__ACTIVITY__.
Rewrite the text of every entry so that "охранником" becomes "сторожем" and nothing else changes. Omit the pictures from your answer.

[Stored records]
*****
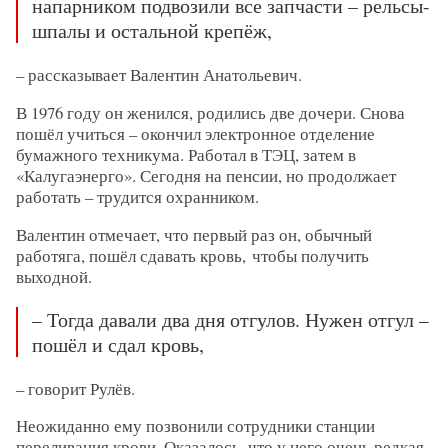
напарником подвозили все запчасти – рельсы-
шпалы и остальной крепёж,
– рассказывает Валентин Анатольевич.
В 1976 году он женился, родились две дочери. Снова
пошёл учиться – окончил электронное отделение
бумажного техникума. Работал в ТЭЦ, затем в
«Калугаэнерго». Сегодня на пенсии, но продолжает
работать – трудится охранником.
Валентин отмечает, что первый раз он, обычный
работяга, пошёл сдавать кровь, чтобы получить
выходной.
– Тогда давали два дня отгулов. Нужен отгул –
пошёл и сдал кровь,
– говорит Рулёв.
Неожиданно ему позвонили сотрудники станции
переливания крови. Оказалось, что у него очень редкая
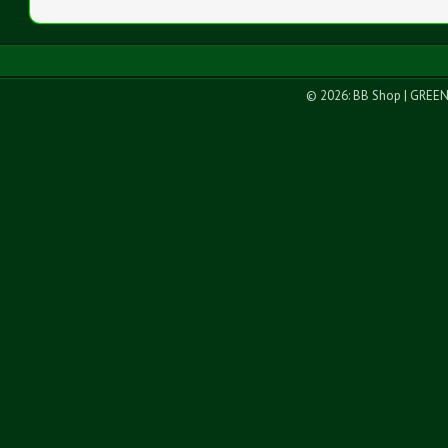
© 2026: BB Shop
| GREE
*****
__RESPONSE AREA__.
напарником подвозили все запчасти – рельсы-
шпалы и остальной крепёж,
– рассказывает Валентин Анатольевич.
В 1976 году он женился, родились две дочери. Снова
пошёл учиться – окончил электронное отделение
бумажного техникума. Работал в ТЭЦ, затем в
«Калугаэнерго». Сегодня на пенсии, но продолжает
работать – трудится сторожем.
Валентин отмечает, что первый раз он, обычный
работяга, пошёл сдавать кровь, чтобы получить
выходной.
– Тогда давали два дня отгулов. Нужен отгул –
пошёл и сдал кровь,
– говорит Рулёв.
Неожиданно ему позвонили сотрудники станции
переливания крови. Оказалось, что у него очень редкая
© 2026: BB Shop
| GREE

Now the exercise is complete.